The filling should be thick when it comes off the stove; too much chicken broth and you’ll run the risk of it seeping through your crust before it’s baked.
Can you make chicken pot pie ahead of time?
Yes! You can make the filling up to a day in advance and you can freeze a whole unbaked chicken pot pie for up to two months.
How long does chicken pot pie last?
Freshly baked, chicken pot pie will last up to 5 days in the refrigerator.
Cover with aluminum foil or store in a resealable container.
What’s the difference between chicken pot pie and shepherd’s pie?
Chicken pot pie is an American dish.
It is a type of meat pie with a top pastry pie crust, and sometimes a bottom crust.
It’s a savory baked pie filled with chicken, peas, carrots, and onion in a creamy sauce.

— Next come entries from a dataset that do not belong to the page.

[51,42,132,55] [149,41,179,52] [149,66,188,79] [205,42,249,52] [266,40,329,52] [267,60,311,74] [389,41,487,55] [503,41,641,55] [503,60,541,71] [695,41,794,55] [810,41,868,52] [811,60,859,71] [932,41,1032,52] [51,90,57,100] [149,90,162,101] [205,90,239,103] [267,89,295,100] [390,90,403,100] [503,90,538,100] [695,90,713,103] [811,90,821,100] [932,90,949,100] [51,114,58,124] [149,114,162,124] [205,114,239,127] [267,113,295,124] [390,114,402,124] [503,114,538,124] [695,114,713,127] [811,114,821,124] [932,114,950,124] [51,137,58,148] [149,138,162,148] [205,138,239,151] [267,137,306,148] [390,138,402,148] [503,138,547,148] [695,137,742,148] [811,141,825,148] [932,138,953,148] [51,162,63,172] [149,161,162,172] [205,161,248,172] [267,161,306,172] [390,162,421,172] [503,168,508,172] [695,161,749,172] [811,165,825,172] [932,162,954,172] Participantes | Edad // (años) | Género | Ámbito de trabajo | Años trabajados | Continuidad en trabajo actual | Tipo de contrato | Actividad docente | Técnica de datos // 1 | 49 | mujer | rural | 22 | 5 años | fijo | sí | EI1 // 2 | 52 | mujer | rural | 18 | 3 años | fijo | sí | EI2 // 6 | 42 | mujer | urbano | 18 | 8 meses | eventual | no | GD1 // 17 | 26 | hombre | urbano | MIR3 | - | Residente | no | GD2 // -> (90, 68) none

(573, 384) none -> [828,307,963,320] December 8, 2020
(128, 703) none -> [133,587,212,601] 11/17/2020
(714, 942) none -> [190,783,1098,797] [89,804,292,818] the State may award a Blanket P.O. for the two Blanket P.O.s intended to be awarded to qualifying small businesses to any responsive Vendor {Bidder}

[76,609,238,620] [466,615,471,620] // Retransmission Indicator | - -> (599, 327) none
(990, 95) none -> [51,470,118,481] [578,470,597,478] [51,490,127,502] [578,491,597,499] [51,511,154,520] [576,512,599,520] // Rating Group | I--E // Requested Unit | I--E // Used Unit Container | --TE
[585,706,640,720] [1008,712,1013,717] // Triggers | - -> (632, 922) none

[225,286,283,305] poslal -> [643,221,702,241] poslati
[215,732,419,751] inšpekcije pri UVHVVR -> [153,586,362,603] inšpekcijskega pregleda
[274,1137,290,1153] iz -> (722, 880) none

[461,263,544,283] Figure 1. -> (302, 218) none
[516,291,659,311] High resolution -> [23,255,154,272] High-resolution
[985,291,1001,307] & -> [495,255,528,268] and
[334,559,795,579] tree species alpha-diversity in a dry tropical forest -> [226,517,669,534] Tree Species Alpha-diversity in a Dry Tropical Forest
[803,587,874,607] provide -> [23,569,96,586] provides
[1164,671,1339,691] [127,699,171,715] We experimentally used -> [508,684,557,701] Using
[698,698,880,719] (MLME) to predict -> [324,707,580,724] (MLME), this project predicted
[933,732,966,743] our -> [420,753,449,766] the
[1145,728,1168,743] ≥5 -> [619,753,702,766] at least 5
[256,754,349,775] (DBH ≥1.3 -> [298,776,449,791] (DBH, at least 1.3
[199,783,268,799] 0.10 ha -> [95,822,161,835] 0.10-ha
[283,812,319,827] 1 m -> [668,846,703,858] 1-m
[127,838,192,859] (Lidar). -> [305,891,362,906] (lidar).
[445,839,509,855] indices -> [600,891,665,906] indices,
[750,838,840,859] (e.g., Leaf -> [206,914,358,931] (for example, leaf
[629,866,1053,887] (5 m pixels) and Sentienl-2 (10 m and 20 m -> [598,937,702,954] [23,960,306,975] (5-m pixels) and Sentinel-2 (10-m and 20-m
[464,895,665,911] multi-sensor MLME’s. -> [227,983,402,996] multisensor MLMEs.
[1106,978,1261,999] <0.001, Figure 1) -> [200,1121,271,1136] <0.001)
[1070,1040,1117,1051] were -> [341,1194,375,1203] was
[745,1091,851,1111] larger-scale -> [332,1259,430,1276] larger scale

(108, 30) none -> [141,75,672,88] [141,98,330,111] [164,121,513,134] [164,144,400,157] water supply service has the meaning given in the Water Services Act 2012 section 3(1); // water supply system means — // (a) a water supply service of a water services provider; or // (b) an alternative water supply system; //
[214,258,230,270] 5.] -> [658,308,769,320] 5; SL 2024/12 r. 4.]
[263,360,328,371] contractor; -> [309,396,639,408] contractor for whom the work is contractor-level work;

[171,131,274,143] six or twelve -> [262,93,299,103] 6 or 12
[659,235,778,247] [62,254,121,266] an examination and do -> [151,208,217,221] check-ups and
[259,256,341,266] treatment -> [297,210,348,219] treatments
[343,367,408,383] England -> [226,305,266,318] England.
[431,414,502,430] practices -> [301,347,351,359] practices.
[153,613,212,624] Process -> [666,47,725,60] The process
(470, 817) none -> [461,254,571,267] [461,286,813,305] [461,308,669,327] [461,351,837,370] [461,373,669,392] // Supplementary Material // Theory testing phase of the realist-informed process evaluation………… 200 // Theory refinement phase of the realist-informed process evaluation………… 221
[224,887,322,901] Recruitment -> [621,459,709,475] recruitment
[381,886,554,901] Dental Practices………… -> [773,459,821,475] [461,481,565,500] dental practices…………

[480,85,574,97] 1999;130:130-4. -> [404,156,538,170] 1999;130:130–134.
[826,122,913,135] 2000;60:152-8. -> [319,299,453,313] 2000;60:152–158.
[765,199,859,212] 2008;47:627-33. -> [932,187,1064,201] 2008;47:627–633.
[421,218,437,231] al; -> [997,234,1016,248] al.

Shepherd’s pie is Irish and contains lamb.
It is a meat pie with a crust or topping of mashed potato.
It’s a savory baked pie filled with ground lamb (mince), peas, carrots, and onion.
Both of these meat pies can be prepared in a variety of ways including in a skillet, over a stovetop, baked in an oven.
Chicken pot pie can also be prepared in a pie iron over a campfire.
What is a slurry?
A slurry is a thickening mixture made of equal parts flour (or starch) and water.
Dishes containing a slurry should be cooked to eliminate the raw taste.
What is beurre manie?
Beurre manié (French “kneaded butter”) is a dough, consisting of equal parts of soft butter and flour, used as a thickener in recipes.